Não é preciso ser o Papa, nem sequer cientista, para perceber que se temos 6% de vacinados em África, temos ali o ambiente certo para gerar novas mutações do vírus. E chegando elas, como chegou agora uma, a reação instintiva dos países mais ricos (e vacinados) é a de fechar fronteiras. O Presidente de África do Sul, país que identificou a variante, que rapidamente partilhou informação com o mundo, que disponibilizou todos os dados para o mundo científico a estudar e poder reagir, ficou - justamente - chocado com a reação do mundo que se diz desenvolvido:

"A proibição de viajar não está baseada na ciência, nem vai ser eficaz em prevenir a disseminação desta variante". Só vai conseguir prejudicar ainda mais as economias dos países mais afetados e minar a sua capacidade de responder e recuperar desta pandemia".

Nem por acaso, a OMS disse ontem que que proibir viagens internacionais não impede a propagação da Ómicron (e pode ser um empecilho à partilha de informação). Um dia antes, um dos principais investigadores de África do Sul queixou-se que a proibição de viagens para o país estava a impedir a investigação da nova variante, porque impedia a chegada de material fundamental para essa investigação.

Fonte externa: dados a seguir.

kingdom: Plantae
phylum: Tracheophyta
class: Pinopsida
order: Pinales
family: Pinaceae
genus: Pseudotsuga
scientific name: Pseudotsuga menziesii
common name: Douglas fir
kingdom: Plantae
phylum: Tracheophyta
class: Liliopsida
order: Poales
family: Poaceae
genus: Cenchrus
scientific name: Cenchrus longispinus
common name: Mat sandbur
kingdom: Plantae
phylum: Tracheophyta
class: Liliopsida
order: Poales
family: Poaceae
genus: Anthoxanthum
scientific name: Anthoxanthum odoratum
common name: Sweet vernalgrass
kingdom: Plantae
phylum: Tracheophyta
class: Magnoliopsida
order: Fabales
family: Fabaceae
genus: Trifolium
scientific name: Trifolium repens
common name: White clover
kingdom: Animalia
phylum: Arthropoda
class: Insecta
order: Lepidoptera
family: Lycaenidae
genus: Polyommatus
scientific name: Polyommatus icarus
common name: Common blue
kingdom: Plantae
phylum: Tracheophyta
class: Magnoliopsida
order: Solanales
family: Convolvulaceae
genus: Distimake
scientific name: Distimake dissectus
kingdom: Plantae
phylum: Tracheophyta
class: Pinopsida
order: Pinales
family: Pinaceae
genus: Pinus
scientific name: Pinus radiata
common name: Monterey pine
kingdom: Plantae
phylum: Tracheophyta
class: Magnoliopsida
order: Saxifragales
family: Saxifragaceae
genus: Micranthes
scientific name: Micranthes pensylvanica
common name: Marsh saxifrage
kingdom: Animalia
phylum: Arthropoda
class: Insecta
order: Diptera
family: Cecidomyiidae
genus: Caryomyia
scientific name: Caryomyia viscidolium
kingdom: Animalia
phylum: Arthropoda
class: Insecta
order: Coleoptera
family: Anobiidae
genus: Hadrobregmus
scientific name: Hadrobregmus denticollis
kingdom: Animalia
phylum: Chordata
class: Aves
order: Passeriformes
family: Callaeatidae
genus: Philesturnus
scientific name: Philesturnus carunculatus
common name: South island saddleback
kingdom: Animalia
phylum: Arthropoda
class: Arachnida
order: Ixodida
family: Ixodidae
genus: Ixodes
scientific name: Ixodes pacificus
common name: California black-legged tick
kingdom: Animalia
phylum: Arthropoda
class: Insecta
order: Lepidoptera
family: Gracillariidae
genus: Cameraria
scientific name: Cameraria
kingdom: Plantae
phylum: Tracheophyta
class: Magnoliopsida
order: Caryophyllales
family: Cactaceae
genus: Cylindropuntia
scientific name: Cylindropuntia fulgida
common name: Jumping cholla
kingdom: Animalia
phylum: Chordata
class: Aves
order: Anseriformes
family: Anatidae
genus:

É um "apartheid de viagens", disse o secretário-geral da ONU. E disse bem.

Neste artigo do Washington Post li, talvez, o contributo mais sólido para resolver esta tremenda e injusta desigualdade entre povos - uma desigualdade que agora voltou para nos assombrar: "Os países mais ricos devem dar recursos às companhias que produzem vacinas para aumentar a vacinação", em vez de apenas enviarem doses que têm a mais para estes países; devem "suspender os direitos de propriedade intelectual das vacinas e investir na produção regional", neste países, sugeriu Wafaa El-Sadr, professora na Universidade de Columbia.

Lendo isto, ficou-me uma dúvida: Portugal, neste contexto, está exatamente a fazer o quê, a defender o quê, a promover o quê? E a ouvir António Guterres, estará?

Fico por aqui, com uma breve sugestão de leitura, que vem a propósito: chama-se Aftershocks: Pandemic Politics and the End of the Old International Order, foi aconselhado por Gideon Rachman no Financial Times como um dos livros do ano, e explica como a pandemia está a acabar com a era de cooperação internacional. Eu já o tenho na minha lista para o Pai Natal.